O lado bom da rebelião aliada
Por Kennedy Alencar *
A presidente Dilma Rousseff não está tratando o PMDB como Luiz Inácio Lula da Silva tratou no seu segundo mandato. Mas ainda está cuidando um pouco melhor do que Lula cuidou no início do seu primeiro termo.
Isso é ruim? Arriscado?
É mais arriscado do que ruim.
Certamente, mais dureza no trato de pedidos fisiológicos é bom para o país e pedagógico para a política. Os peemedebistas usam o eufemismo da falta de atenção do governo. Ora, o que querem mesmo são cargos e verbas.
Que grande ideia econômica e social o PMDB apresentou ao país nos últimos anos? Com exceção de Sérgio Cabral, governador do Rio, que aplicou uma política de segurança pública respaldada pela maioria da opinião pública do seu Estado, não se tem notícia de uma ideia peemedebista para enfrentar a invasão de produtos chineses, a valorização excessiva do real, uma proposta efetiva de reforma tributária...
Quando se queixa de que o PT busca hegemonia na política, o PMDB está colhendo o que plantou. O partido tem sido linha auxiliar dos presidentes da República desde a redemocratização. Verdade que era dono do governo José Sarney, que deu no que deu. Depois, só foi coadjuvante.
PT e PSDB polarizam a política nacional desde 1994 porque são os únicos partidos que apresentaram projetos que o conjunto da sociedade julgou que valia a pena endossar.
Dilma tem menos compromissos políticos do que tinham Fernando Henrique Cardoso e Luiz Inácio Lula da Silva. Basicamente, ela deve uma fatura para Lula. Claro que a presidente precisa do PMDB para governar. Atender pleitos de liberação de emendas parlamentares faz parte do jogo.
Mas ficar querendo nomear diretor de banco já é outra história.
O ponto central da crise entre o Palácio do Planalto e o Congresso é saber a medida exata do endurecimento com os políticos. Com menos compromissos, a presidente tem um pouco mais de espaço para esticar a corda. Talvez já esteja esticada demais, mas tem sido uma experiência interessante para o país e, sobretudo, para o jornalismo, que, aliás, precisa decidir se gosta da Dilma que enfrenta os políticos ou da Dilma que tem de ceder rapidamente às raposas felpudas em nome da governabilidade. Interessante notar uma certa oscilação de segmentos sociais. Ora, para ver o circo pegar fogo, ajoelham no hipócrito altar udenista. Ora, quando algumas fontes choram, pedem realpolitik na veia.
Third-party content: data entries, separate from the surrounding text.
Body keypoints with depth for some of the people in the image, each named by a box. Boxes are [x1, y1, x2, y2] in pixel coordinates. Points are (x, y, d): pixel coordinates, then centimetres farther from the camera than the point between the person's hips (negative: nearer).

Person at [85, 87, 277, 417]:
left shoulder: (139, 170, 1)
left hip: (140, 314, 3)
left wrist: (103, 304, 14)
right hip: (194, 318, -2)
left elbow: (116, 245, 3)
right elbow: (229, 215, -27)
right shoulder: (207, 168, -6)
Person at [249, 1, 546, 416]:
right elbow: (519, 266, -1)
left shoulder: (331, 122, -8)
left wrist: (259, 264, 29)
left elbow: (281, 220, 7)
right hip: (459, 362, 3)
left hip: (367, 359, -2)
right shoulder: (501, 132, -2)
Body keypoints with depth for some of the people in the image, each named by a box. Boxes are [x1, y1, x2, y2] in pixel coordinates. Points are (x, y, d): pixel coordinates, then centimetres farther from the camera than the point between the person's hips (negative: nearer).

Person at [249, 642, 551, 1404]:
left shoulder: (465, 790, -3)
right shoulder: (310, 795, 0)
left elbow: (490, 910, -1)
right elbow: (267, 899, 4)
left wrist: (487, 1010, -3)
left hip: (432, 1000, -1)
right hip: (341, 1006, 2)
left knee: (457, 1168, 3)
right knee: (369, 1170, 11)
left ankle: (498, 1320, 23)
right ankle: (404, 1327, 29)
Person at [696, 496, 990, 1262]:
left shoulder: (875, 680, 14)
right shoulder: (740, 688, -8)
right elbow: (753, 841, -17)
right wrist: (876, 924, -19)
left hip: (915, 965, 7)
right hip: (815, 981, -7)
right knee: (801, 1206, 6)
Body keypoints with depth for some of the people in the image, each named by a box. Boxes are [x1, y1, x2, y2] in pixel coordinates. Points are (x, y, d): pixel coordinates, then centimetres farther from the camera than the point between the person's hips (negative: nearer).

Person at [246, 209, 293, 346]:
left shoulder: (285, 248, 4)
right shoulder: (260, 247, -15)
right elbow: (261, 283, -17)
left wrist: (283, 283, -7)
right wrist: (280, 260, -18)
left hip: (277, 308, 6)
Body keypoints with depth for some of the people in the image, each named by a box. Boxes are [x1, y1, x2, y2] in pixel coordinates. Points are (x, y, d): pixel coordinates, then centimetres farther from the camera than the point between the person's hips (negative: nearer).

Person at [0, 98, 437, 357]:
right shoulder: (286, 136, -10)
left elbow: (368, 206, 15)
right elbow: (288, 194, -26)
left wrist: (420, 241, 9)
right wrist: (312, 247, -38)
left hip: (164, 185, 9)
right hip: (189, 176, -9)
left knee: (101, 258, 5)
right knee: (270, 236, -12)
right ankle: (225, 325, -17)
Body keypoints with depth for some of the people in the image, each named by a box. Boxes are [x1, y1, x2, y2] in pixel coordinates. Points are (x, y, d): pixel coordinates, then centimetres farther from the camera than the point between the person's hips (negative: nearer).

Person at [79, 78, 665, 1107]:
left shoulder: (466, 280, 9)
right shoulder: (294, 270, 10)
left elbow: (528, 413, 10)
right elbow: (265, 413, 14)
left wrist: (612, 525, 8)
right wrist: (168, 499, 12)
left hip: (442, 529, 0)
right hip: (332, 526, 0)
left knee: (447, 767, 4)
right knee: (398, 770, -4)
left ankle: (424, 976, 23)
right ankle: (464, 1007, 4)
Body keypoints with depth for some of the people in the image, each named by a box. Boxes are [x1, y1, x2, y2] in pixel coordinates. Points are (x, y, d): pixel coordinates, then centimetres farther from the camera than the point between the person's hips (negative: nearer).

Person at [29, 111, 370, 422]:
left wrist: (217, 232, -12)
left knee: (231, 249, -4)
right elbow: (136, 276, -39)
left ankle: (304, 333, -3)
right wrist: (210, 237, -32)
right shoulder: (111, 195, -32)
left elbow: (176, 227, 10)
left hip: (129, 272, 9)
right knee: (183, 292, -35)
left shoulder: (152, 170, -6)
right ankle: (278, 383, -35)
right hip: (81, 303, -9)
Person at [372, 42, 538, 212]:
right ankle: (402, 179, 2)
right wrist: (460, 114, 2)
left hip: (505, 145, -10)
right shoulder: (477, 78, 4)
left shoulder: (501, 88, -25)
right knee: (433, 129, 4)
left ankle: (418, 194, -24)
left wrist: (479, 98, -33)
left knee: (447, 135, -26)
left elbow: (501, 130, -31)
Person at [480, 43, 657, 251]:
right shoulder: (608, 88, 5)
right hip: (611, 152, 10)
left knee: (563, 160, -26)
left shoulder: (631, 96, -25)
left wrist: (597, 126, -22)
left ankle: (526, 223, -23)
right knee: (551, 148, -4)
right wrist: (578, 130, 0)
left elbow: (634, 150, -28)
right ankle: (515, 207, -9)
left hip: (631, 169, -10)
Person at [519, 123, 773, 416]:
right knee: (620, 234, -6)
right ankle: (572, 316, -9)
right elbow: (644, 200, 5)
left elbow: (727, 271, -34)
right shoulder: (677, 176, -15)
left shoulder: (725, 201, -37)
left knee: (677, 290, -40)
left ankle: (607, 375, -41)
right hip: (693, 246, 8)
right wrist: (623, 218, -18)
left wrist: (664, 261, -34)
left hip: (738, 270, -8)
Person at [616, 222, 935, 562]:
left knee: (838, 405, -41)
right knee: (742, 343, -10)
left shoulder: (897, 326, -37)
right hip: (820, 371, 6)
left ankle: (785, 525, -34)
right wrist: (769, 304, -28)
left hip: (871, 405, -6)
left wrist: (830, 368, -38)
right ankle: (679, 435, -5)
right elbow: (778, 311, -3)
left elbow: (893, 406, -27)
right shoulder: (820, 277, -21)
A derrota da semana passada no Senado foi um revés, mas não tirou o Brasil dos trilhos. Provavelmente, vai atrasar o projeto do trem bala. Há projetos importantes tramitando no Congresso, como o novo Código Florestal e o fundo de previdência dos servidores públicos. Eventuais retaliações a Dilma, dando ao código uma feição mais ruralista ou adiando a medida que contribui para equilibrar as contas da Previdência, serão também retaliações ao país, mas não vão afundá-lo. O Brasil tem cada vez mais uma opinião pública que deseja maior transparência dos políticos, do judiciário, das empresas, da imprensa. Dilma está surfando nessa onda, embalada pelas pesquisas que lhe dão popularidade e por uma economia ainda em boa toada.
É, sim, arriscado tensionar a relação com um partido do tamanho do PMDB. Também é arriscado fazê-lo com outras siglas aliadas. Mas há um lado bom: obrigar os que querem cargos e verbas a parar com essa conversa fiada de falta de atenção e levá-los assumir claramente os interesses que defendem. Ou seja, uma crise assim no segundo ano de governo tem alguma utilidade. O problema poderá ficar preocupante para Dilma em 2014, se ódios e mágoas conseguirem quebrar a aliança que sustenta sua administração e dificultar uma eventual reeleição.